Shape from Specular Reflections

The recovery of shape information from image data is a central problem in computer vision, and decades of research have led to the development of computational tools for inferring shape from a variety of visual cues, including shading, texture, color, and shadows. An important visual cue for shape is specular reflection. Specular (mirror-like) surfaces are abundant in both natural and man-made environments. Metal, glass, the wavy surface of a pond, and glazed ceramics are a few examples.

Specular surfaces reflect incident light toward an observer without attenuation, and when they are curved, they present a distorted version of their illumination environment that contains very rich information about their shape. While perceptual studies suggest that humans make use of this visual cue, the underlying mechanisms are not yet known, and computational tools for inferring shape from specular reflections under real-world illumination do not yet exist. Instead, due to the complexity of the relationship between a specular shape and its images, previous analysis has been limited to controlled, unnatural environments and/or very limited types of surfaces.

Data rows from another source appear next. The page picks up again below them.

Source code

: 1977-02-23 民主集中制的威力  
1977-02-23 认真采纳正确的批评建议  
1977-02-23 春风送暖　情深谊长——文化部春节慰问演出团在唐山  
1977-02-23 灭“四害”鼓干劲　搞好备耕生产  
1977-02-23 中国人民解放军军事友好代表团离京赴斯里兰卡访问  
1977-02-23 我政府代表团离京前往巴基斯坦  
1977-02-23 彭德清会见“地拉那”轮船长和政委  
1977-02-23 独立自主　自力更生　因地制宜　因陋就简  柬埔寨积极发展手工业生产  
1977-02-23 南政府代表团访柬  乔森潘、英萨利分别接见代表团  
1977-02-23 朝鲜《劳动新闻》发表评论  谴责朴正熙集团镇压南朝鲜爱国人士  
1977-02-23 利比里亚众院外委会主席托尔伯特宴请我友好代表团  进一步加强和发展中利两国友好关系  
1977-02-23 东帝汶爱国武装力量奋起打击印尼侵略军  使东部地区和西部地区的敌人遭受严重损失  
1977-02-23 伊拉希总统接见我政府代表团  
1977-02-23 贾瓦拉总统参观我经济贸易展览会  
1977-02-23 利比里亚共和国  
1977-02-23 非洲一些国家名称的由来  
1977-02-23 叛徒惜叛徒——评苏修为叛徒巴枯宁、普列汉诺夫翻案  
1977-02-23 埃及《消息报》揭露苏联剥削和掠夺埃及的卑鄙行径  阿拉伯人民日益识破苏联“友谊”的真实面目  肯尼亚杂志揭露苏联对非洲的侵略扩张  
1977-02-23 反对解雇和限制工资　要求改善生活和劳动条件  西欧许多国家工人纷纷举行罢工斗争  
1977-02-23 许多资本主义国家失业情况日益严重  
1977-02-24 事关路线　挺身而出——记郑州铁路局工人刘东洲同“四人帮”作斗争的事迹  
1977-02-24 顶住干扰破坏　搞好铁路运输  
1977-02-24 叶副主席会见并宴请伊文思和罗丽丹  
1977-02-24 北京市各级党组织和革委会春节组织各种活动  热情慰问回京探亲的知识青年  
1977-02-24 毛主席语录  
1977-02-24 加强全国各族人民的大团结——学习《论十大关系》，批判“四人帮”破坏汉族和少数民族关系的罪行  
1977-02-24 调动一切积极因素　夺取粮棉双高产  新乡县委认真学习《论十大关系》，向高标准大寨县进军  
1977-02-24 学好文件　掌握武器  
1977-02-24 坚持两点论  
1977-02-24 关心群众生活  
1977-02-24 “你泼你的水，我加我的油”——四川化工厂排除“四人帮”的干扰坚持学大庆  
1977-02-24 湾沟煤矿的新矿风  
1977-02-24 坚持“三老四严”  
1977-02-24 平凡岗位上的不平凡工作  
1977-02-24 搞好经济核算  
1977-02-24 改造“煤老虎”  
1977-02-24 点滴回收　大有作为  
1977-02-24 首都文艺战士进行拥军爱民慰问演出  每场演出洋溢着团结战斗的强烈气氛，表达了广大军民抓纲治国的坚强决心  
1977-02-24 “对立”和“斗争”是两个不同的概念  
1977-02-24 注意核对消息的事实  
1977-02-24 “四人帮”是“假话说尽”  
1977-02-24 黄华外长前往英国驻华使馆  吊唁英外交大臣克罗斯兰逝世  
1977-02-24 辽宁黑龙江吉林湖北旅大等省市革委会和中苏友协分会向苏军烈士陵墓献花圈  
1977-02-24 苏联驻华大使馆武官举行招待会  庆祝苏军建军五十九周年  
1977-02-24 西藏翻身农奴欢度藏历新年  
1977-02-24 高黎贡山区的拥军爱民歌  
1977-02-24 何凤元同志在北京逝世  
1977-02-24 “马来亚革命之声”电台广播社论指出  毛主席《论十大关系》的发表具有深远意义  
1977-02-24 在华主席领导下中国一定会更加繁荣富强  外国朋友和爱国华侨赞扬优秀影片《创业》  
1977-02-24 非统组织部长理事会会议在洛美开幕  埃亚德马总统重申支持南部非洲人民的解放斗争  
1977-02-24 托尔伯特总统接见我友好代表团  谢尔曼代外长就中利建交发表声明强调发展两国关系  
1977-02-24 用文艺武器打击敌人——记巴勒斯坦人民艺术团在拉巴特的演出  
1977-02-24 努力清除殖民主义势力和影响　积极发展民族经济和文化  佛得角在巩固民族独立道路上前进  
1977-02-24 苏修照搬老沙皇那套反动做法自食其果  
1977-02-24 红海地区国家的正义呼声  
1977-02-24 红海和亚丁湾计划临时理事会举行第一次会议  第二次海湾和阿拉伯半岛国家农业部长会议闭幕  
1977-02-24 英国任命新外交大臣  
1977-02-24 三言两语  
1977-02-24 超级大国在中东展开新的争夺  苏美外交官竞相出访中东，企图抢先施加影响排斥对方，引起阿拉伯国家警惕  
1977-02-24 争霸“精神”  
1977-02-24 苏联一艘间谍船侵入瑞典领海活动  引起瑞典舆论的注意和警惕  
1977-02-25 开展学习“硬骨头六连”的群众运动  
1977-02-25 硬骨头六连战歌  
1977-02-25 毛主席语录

This project moves in a different direction by specifically considering arbitrary smooth surfaces in uncontrolled, real-world illumination conditions. This seemingly difficult task is made manageable by a novel approach with two key components: 1) the consideration of far-field illumination environments in which the environment-surface distance is large relative to the relief of the surface; and 2) the analysis of ``specular flow''---the dense motion field on the image plane that is induced by the relative movement between a specular surface and its environment. This approach provides a unique balance between tractability and practical validity, and it may be a pivotal step in furthering our understanding of a powerful visual cue.

This is a collaborative project with Ohad Ben-Shahar at Ben-Gurion University of the Negev.